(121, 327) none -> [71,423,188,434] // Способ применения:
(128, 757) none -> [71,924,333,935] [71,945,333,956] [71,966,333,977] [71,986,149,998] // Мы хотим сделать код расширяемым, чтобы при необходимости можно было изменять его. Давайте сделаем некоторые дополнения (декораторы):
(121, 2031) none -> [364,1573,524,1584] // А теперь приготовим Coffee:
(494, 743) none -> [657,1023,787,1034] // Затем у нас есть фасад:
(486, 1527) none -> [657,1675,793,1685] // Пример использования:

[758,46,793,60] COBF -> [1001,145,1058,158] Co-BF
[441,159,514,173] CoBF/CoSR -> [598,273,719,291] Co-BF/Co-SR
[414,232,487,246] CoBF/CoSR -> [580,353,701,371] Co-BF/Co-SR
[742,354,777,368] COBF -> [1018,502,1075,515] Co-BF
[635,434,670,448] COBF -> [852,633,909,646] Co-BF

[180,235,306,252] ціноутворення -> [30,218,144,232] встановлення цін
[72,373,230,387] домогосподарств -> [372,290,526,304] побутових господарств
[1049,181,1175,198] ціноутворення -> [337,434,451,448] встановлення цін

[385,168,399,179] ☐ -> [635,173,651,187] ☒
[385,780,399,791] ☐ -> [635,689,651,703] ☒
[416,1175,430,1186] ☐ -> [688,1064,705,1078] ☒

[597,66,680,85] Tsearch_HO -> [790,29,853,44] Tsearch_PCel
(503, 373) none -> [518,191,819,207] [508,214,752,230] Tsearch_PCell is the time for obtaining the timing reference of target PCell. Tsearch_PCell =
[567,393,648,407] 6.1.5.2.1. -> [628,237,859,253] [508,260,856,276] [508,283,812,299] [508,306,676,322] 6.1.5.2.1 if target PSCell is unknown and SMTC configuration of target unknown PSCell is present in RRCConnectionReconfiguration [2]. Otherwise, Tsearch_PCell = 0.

______________________________

• **ACTIVITY**
Reproduce exactly the lines of the records above from the one with "(121, 2031) none" to the one with "[758,46,793,60] COBF ->", both included, and leave out everything else.

• **WRITTEN ANSWER**
(121, 2031) none -> [364,1573,524,1584] // А теперь приготовим Coffee:
(494, 743) none -> [657,1023,787,1034] // Затем у нас есть фасад:
(486, 1527) none -> [657,1675,793,1685] // Пример использования:

[758,46,793,60] COBF -> [1001,145,1058,158] Co-BF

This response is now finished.